Thursday, December 1, 2016

Memory Is a Metal Folding Chair, St. George, 1 December 2016

The Lord giveth, and the Lord taketh away. Blessed be
The name of the Lord, my parents used to say, usually
Ruefully, albeit mildly, resignedly, a theological shrug
Over some minor mishap, some unexpected disappointment.
Me, I was more intrigued by the sequence of the saying.
In our church was much testimony given, much witnessing
About times when, after the Lord, presumably, apparently,
Had taken away, the Lord definitely, absolutely returned
Ten fold, as that saying went. But no one ever witnessed
The phrase, the Lord taketh away, and the Lord giveth.
What were the reasons, I wondered. Rote: never change
A sacred saying. But there were bad puns we made, groaners
On famous Bible verses and biblical cognomens, all the time.
Rhythmic: it just feels weird to front the longer phrase.
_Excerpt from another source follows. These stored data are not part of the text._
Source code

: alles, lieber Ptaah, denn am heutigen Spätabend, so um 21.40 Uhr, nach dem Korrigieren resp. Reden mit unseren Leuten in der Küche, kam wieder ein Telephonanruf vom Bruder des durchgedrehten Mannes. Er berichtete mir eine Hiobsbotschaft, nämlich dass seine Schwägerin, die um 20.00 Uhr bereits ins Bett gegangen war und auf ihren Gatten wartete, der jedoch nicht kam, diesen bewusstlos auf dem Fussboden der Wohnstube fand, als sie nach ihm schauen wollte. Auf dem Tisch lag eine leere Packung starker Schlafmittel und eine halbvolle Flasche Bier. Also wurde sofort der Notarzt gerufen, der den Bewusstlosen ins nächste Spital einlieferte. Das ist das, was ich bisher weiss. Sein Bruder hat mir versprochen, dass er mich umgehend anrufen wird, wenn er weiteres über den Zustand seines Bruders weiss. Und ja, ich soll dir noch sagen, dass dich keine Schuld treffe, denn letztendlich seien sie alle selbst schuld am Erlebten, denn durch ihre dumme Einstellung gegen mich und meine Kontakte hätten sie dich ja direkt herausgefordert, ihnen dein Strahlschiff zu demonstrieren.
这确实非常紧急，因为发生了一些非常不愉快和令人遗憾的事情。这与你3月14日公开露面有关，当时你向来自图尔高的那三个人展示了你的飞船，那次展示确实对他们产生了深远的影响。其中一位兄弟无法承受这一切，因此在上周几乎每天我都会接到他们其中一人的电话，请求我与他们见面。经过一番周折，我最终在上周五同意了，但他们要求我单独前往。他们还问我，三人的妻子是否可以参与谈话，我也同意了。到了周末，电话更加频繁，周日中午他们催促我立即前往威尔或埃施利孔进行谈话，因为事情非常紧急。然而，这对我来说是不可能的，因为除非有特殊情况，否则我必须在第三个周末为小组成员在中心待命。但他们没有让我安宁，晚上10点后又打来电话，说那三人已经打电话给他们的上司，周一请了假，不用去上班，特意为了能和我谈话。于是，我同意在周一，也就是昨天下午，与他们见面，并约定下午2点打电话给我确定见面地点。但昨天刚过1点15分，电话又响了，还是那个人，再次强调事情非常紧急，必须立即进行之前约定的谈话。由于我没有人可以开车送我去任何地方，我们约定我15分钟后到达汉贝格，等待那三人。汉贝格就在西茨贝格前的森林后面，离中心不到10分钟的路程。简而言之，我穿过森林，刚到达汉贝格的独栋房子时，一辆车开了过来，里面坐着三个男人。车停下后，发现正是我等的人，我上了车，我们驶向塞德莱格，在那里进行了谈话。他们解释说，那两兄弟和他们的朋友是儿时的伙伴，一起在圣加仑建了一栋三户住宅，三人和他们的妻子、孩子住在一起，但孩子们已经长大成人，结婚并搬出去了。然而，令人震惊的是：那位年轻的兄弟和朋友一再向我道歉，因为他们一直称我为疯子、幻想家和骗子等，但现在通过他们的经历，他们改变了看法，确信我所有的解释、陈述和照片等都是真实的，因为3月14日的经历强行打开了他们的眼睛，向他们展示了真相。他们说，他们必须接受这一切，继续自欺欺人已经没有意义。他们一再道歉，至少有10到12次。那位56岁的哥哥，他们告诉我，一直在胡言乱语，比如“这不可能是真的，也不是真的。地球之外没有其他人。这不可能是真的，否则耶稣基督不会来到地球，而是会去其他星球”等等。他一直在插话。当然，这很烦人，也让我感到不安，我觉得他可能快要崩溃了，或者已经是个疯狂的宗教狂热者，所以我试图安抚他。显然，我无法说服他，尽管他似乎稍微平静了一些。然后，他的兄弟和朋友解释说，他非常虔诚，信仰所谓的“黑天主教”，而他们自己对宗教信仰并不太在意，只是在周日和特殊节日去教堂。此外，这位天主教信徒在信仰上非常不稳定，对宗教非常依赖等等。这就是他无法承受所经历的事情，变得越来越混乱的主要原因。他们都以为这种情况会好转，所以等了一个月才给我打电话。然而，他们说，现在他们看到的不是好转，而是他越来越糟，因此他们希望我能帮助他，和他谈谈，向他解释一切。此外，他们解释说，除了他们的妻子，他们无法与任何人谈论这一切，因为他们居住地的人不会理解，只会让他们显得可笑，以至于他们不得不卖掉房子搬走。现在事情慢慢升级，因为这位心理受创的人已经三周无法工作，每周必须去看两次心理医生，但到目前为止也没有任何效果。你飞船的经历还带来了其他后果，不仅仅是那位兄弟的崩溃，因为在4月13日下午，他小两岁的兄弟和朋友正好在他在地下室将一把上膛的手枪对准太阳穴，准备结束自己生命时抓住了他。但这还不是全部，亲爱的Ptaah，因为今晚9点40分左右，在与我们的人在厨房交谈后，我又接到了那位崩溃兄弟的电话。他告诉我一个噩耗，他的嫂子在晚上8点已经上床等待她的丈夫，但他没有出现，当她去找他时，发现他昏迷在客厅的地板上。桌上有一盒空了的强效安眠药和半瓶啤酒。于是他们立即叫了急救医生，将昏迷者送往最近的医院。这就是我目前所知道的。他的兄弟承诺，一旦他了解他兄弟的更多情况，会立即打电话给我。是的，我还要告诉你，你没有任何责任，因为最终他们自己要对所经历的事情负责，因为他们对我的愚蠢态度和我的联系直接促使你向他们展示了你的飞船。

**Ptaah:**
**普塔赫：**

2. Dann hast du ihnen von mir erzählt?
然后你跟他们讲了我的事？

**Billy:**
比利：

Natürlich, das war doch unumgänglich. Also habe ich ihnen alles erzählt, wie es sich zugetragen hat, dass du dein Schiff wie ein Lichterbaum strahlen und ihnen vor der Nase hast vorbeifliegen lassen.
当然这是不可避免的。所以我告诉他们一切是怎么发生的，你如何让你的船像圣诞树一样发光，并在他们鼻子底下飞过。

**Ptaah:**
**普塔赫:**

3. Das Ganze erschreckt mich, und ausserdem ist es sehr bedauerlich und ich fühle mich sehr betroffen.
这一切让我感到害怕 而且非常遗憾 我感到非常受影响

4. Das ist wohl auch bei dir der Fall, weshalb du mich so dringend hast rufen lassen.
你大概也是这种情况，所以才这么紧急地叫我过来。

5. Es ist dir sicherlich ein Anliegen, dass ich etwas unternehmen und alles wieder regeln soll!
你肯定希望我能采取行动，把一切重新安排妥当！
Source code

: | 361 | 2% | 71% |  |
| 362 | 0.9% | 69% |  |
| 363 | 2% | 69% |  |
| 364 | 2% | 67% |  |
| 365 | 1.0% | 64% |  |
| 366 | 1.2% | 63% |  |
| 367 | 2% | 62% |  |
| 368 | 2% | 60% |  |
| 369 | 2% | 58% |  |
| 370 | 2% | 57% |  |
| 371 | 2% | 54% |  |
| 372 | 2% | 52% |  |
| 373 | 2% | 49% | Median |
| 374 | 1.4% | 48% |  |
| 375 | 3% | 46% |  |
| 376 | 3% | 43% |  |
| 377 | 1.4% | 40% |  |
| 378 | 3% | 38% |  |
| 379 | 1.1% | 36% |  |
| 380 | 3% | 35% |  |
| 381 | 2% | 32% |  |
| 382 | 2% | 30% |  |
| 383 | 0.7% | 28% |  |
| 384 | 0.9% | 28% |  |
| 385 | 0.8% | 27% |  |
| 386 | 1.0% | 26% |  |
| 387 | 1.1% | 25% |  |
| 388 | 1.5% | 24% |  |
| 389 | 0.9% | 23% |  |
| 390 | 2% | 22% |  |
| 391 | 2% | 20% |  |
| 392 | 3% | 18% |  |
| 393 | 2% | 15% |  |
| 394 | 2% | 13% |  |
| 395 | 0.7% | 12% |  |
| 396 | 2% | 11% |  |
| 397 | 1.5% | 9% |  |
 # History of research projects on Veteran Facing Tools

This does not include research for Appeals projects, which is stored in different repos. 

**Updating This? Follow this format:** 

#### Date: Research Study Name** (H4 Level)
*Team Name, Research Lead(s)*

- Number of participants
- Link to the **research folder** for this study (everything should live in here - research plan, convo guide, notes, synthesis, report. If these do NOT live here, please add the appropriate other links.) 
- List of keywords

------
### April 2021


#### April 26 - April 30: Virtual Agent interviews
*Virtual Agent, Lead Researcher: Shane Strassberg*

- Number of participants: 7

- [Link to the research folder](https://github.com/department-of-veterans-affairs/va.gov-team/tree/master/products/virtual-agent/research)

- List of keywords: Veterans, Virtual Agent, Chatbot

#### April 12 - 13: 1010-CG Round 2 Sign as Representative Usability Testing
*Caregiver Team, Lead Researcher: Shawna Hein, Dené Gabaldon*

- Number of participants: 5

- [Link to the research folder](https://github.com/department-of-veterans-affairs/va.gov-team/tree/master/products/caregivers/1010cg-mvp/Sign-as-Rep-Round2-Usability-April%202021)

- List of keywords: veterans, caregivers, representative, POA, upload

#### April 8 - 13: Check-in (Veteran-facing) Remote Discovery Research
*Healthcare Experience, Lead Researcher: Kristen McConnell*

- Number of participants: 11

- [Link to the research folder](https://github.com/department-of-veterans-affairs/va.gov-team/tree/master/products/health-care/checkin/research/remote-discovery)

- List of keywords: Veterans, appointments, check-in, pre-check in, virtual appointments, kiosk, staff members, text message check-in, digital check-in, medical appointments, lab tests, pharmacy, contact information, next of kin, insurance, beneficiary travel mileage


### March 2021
But folks in our world had no discernible ear for prosody.
Four square, shout amen, then sit back in your folding chair.
I decided that it was actually, subtly, just orthodoxy. Reverse
The turn and it implies that something was there before the Lord
Came and took it away, that the Lord's subsequent
Gifts were substitutions, not the originals. Preserve the order,
However, the message is that all good comes from the Lord, so
He's entitled to take it back at his discretion, blessed be
His name. After that, I found myself back in my own folding chair
While another two-hour Sunday sermon droned on, until nudged
In the ribs by my embarrassed father, who wanted me to stop
Whispering to myself obsessively, the Lord taketh away,
And the Lord giveth, and the Lord taketh away, and the Lord
Giveth, and the Lord taketh away, and the Lord giveth,
And the Lord taketh away. You would have thought I'd realized
Something about the way the universe works that day, the way
I clung to that monotonous tapestry frame, grimly stitching away.